Content starts

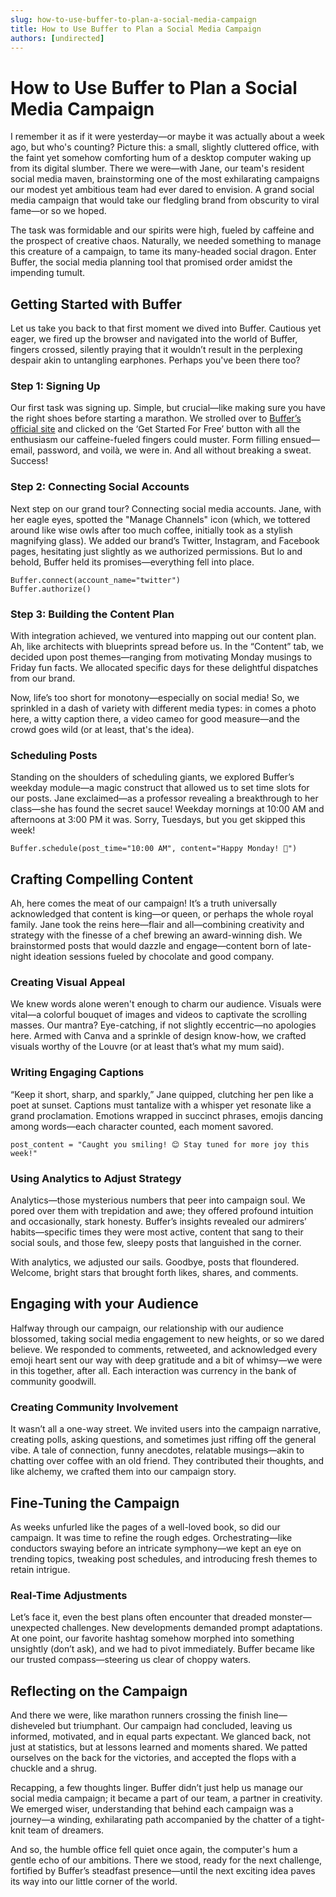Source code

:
 ```yaml
---
slug: how-to-use-buffer-to-plan-a-social-media-campaign
title: How to Use Buffer to Plan a Social Media Campaign
authors: [undirected]
---
```



# How to Use Buffer to Plan a Social Media Campaign

I remember it as if it were yesterday—or maybe it was actually about a week ago, but who's counting? Picture this: a small, slightly cluttered office, with the faint yet somehow comforting hum of a desktop computer waking up from its digital slumber. There we were—with Jane, our team's resident social media maven, brainstorming one of the most exhilarating campaigns our modest yet ambitious team had ever dared to envision. A grand social media campaign that would take our fledgling brand from obscurity to viral fame—or so we hoped.

The task was formidable and our spirits were high, fueled by caffeine and the prospect of creative chaos. Naturally, we needed something to manage this creature of a campaign, to tame its many-headed social dragon. Enter Buffer, the social media planning tool that promised order amidst the impending tumult.

## Getting Started with Buffer

Let us take you back to that first moment we dived into Buffer. Cautious yet eager, we fired up the browser and navigated into the world of Buffer, fingers crossed, silently praying that it wouldn’t result in the perplexing despair akin to untangling earphones. Perhaps you've been there too?

### Step 1: Signing Up

Our first task was signing up. Simple, but crucial—like making sure you have the right shoes before starting a marathon. We strolled over to [Buffer’s official site](https://buffer.com) and clicked on the ‘Get Started For Free’ button with all the enthusiasm our caffeine-fueled fingers could muster. Form filling ensued—email, password, and voilà, we were in. And all without breaking a sweat. Success!

### Step 2: Connecting Social Accounts

Next step on our grand tour? Connecting social media accounts. Jane, with her eagle eyes, spotted the "Manage Channels" icon (which, we tottered around like wise owls after too much coffee, initially took as a stylish magnifying glass). We added our brand’s Twitter, Instagram, and Facebook pages, hesitating just slightly as we authorized permissions. But lo and behold, Buffer held its promises—everything fell into place.

```
Buffer.connect(account_name="twitter")
Buffer.authorize()
```

### Step 3: Building the Content Plan

With integration achieved, we ventured into mapping out our content plan. Ah, like architects with blueprints spread before us. In the “Content” tab, we decided upon post themes—ranging from motivating Monday musings to Friday fun facts. We allocated specific days for these delightful dispatches from our brand.

Now, life’s too short for monotony—especially on social media! So, we sprinkled in a dash of variety with different media types: in comes a photo here, a witty caption there, a video cameo for good measure—and the crowd goes wild (or at least, that's the idea).

### Scheduling Posts

Standing on the shoulders of scheduling giants, we explored Buffer’s weekday module—a magic construct that allowed us to set time slots for our posts. Jane exclaimed—as a professor revealing a breakthrough to her class—she has found the secret sauce! Weekday mornings at 10:00 AM and afternoons at 3:00 PM it was. Sorry, Tuesdays, but you get skipped this week!

```
Buffer.schedule(post_time="10:00 AM", content="Happy Monday! 🌟")
```

## Crafting Compelling Content

Ah, here comes the meat of our campaign! It’s a truth universally acknowledged that content is king—or queen, or perhaps the whole royal family. Jane took the reins here—flair and all—combining creativity and strategy with the finesse of a chef brewing an award-winning dish. We brainstormed posts that would dazzle and engage—content born of late-night ideation sessions fueled by chocolate and good company.

### Creating Visual Appeal

We knew words alone weren't enough to charm our audience. Visuals were vital—a colorful bouquet of images and videos to captivate the scrolling masses. Our mantra? Eye-catching, if not slightly eccentric—no apologies here. Armed with Canva and a sprinkle of design know-how, we crafted visuals worthy of the Louvre (or at least that’s what my mum said).

### Writing Engaging Captions

“Keep it short, sharp, and sparkly,” Jane quipped, clutching her pen like a poet at sunset. Captions must tantalize with a whisper yet resonate like a grand proclamation. Emotions wrapped in succinct phrases, emojis dancing among words—each character counted, each moment savored.

```
post_content = "Caught you smiling! 😊 Stay tuned for more joy this week!"
```

### Using Analytics to Adjust Strategy

Analytics—those mysterious numbers that peer into campaign soul. We pored over them with trepidation and awe; they offered profound intuition and occasionally, stark honesty. Buffer’s insights revealed our admirers’ habits—specific times they were most active, content that sang to their social souls, and those few, sleepy posts that languished in the corner.

With analytics, we adjusted our sails. Goodbye, posts that floundered. Welcome, bright stars that brought forth likes, shares, and comments.

## Engaging with your Audience

Halfway through our campaign, our relationship with our audience blossomed, taking social media engagement to new heights, or so we dared believe. We responded to comments, retweeted, and acknowledged every emoji heart sent our way with deep gratitude and a bit of whimsy—we were in this together, after all. Each interaction was currency in the bank of community goodwill.

### Creating Community Involvement

It wasn’t all a one-way street. We invited users into the campaign narrative, creating polls, asking questions, and sometimes just riffing off the general vibe. A tale of connection, funny anecdotes, relatable musings—akin to chatting over coffee with an old friend. They contributed their thoughts, and like alchemy, we crafted them into our campaign story.

## Fine-Tuning the Campaign

As weeks unfurled like the pages of a well-loved book, so did our campaign. It was time to refine the rough edges. Orchestrating—like conductors swaying before an intricate symphony—we kept an eye on trending topics, tweaking post schedules, and introducing fresh themes to retain intrigue.

### Real-Time Adjustments

Let’s face it, even the best plans often encounter that dreaded monster—unexpected challenges. New developments demanded prompt adaptations. At one point, our favorite hashtag somehow morphed into something unsightly (don’t ask), and we had to pivot immediately. Buffer became like our trusted compass—steering us clear of choppy waters.

## Reflecting on the Campaign

And there we were, like marathon runners crossing the finish line—disheveled but triumphant. Our campaign had concluded, leaving us informed, motivated, and in equal parts expectant. We glanced back, not just at statistics, but at lessons learned and moments shared. We patted ourselves on the back for the victories, and accepted the flops with a chuckle and a shrug.

Recapping, a few thoughts linger. Buffer didn’t just help us manage our social media campaign; it became a part of our team, a partner in creativity. We emerged wiser, understanding that behind each campaign was a journey—a winding, exhilarating path accompanied by the chatter of a tight-knit team of dreamers.

And so, the humble office fell quiet once again, the computer's hum a gentle echo of our ambitions. There we stood, ready for the next challenge, fortified by Buffer’s steadfast presence—until the next exciting idea paves its way into our little corner of the world.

Content ends

Task details:
Please copy each line of the material that has the string "first" somewhere in it.

Answer to this problem:
Let us take you back to that first moment we dived into Buffer. Cautious yet eager, we fired up the browser and navigated into the world of Buffer, fingers crossed, silently praying that it wouldn’t result in the perplexing despair akin to untangling earphones. Perhaps you've been there too?
Our first task was signing up. Simple, but crucial—like making sure you have the right shoes before starting a marathon. We strolled over to [Buffer’s official site](https://buffer.com) and clicked on the ‘Get Started For Free’ button with all the enthusiasm our caffeine-fueled fingers could muster. Form filling ensued—email, password, and voilà, we were in. And all without breaking a sweat. Success!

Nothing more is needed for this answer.